— What you have to do —
Say only the number of lines in the entries below that contain "experiencia".

Saved data entries:
++++++++++++++++++++
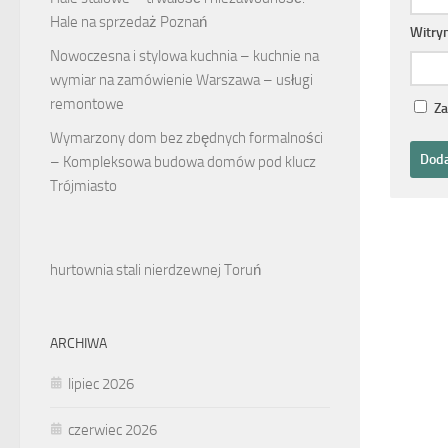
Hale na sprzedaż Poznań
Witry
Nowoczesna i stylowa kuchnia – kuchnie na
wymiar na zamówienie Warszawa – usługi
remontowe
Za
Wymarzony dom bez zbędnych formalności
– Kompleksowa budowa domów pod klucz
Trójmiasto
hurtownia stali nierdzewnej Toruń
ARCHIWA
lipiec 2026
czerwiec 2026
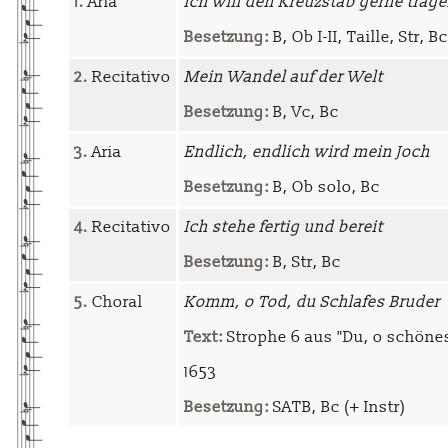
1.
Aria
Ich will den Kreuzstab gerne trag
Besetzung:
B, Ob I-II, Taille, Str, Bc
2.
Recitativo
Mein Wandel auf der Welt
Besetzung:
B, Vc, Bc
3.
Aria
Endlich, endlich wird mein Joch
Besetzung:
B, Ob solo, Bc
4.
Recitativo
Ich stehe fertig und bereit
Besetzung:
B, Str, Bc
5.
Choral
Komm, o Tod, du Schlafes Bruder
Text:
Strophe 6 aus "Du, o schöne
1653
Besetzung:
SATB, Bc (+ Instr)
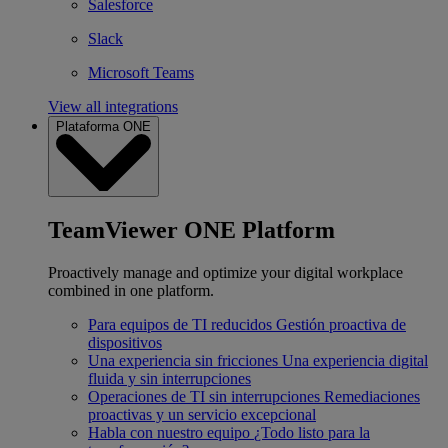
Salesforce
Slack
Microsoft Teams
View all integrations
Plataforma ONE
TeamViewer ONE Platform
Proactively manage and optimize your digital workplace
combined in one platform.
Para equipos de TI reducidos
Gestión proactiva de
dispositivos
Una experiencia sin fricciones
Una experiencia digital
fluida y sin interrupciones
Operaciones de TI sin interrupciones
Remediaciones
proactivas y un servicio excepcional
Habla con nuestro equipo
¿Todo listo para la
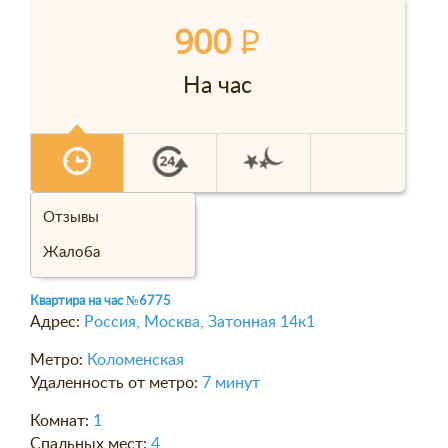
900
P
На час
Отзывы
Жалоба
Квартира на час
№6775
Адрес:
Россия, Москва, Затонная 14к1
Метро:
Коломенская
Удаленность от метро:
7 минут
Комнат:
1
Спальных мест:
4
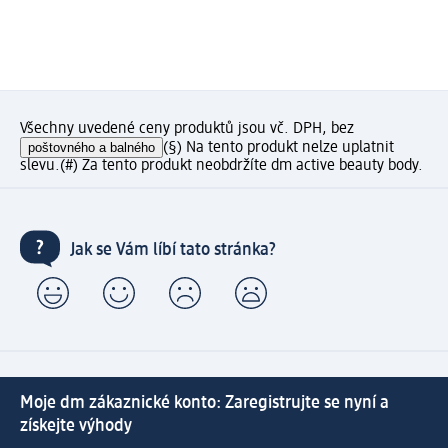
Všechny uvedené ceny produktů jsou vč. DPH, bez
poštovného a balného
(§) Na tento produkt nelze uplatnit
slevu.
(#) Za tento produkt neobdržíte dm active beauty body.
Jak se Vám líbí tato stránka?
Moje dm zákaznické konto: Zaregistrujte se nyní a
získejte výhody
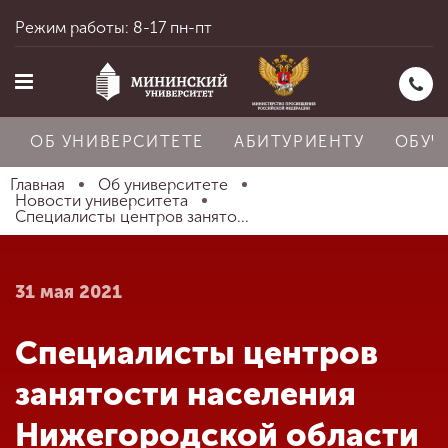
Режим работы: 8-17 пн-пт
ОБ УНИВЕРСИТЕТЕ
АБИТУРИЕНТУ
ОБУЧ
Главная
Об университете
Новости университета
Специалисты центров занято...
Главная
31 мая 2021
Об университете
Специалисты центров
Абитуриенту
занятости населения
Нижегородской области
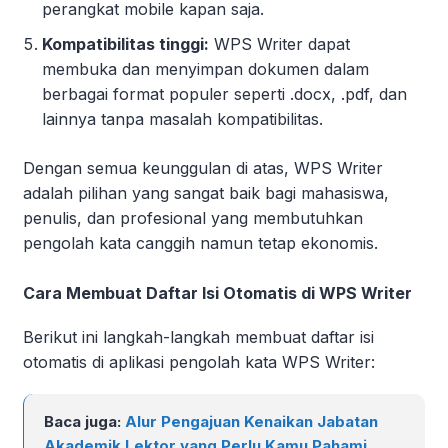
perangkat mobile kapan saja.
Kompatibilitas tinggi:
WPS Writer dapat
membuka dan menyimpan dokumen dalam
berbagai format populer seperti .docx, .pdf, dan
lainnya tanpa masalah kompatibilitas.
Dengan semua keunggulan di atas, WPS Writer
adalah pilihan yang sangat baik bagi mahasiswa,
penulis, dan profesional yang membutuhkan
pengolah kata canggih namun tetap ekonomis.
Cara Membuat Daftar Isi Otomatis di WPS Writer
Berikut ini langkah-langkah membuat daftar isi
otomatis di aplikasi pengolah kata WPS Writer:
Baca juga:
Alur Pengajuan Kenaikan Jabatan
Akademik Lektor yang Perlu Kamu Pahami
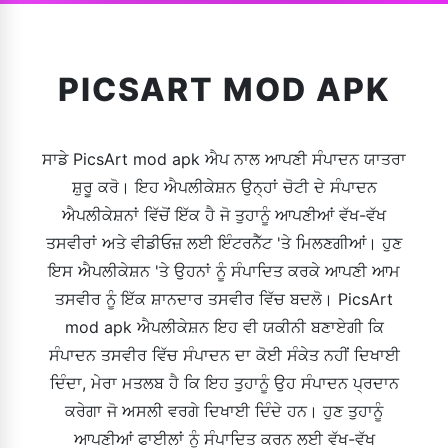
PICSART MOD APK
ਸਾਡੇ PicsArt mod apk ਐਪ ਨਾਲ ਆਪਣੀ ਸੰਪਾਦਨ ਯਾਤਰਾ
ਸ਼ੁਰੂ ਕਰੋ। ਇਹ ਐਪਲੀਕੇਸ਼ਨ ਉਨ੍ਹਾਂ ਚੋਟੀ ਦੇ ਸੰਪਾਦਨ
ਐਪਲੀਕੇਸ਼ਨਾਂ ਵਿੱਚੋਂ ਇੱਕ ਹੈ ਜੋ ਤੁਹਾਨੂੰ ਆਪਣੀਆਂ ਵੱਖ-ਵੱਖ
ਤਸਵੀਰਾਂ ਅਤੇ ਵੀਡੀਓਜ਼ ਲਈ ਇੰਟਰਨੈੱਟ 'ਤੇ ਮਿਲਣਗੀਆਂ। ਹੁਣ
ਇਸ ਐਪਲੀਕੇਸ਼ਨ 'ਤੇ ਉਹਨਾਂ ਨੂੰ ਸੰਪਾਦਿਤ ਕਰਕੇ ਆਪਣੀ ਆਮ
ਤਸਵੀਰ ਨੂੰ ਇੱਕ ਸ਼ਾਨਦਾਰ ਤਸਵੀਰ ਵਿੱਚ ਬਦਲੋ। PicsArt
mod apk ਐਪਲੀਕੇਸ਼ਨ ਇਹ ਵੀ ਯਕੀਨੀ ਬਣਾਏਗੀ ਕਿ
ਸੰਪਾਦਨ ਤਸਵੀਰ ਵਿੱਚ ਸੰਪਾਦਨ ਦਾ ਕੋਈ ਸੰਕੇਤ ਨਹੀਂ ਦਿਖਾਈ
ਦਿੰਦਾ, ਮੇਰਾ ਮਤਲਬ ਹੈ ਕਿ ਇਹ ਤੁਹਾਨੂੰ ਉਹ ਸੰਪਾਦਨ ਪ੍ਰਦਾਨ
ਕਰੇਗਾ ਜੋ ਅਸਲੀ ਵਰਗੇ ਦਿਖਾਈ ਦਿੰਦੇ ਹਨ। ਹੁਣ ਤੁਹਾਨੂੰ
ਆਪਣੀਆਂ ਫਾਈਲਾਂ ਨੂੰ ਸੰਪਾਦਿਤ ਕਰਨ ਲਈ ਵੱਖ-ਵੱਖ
++++++++++++++++++++
— Completed exercise —
2